* Dataset entries:
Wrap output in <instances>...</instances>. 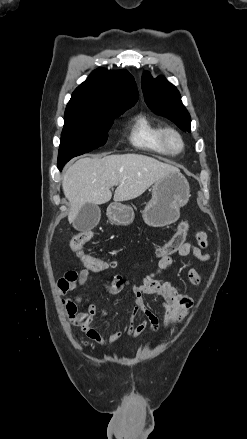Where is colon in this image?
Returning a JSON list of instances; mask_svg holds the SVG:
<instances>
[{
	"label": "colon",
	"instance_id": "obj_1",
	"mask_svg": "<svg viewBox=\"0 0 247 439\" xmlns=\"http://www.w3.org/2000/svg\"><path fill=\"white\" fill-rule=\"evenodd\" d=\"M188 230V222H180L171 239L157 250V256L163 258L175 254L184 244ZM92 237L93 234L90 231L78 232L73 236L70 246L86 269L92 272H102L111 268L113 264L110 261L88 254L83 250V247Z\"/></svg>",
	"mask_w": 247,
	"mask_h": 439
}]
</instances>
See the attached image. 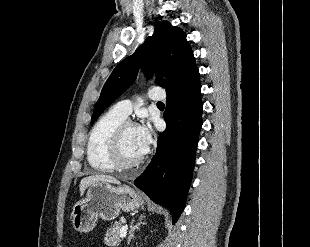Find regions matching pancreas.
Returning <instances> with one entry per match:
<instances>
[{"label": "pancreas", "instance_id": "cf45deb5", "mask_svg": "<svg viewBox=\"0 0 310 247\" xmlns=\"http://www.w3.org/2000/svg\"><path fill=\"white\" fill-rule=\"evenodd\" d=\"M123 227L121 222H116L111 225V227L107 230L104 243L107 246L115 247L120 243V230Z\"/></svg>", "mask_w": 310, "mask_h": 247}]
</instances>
---
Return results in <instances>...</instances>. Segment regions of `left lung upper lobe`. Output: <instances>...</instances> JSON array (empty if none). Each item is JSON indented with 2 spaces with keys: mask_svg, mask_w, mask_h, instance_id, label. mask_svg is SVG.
---
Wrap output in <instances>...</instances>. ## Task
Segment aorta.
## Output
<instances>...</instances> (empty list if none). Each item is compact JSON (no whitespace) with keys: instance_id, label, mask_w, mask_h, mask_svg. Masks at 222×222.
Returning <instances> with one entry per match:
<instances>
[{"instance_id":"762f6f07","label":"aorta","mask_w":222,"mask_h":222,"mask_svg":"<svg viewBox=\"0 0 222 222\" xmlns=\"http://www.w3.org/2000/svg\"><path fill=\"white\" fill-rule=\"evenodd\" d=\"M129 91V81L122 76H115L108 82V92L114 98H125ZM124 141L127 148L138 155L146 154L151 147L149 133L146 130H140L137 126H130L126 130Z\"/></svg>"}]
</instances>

* Written task: Please pull out every line of the records above that contains the string "http". Case counts.

* Result of this exercise:
	"mask_svg": "<svg viewBox=\"0 0 247 439\" xmlns=\"http://www.w3.org/2000/svg\"><path fill=\"white\" fill-rule=\"evenodd\" d=\"M188 230V222H180L171 239L157 250V256L163 258L175 254L184 244ZM92 237L93 234L90 231L78 232L73 236L70 246L86 269L92 272H102L111 268L113 264L110 261L88 254L83 250V247Z\"/></svg>",
[{"label": "pancreas", "instance_id": "cf45deb5", "mask_svg": "<svg viewBox=\"0 0 310 247\" xmlns=\"http://www.w3.org/2000/svg\"><path fill=\"white\" fill-rule=\"evenodd\" d=\"M123 227L121 222H116L111 225V227L107 230L104 243L107 246L115 247L120 243V230Z\"/></svg>", "mask_w": 310, "mask_h": 247}]
[{"instance_id":"762f6f07","label":"aorta","mask_w":222,"mask_h":222,"mask_svg":"<svg viewBox=\"0 0 222 222\" xmlns=\"http://www.w3.org/2000/svg\"><path fill=\"white\" fill-rule=\"evenodd\" d=\"M129 91V81L122 76H115L108 82V92L114 98H125ZM124 141L127 148L138 155L146 154L151 147L149 133L146 130H140L137 126H130L126 130Z\"/></svg>"}]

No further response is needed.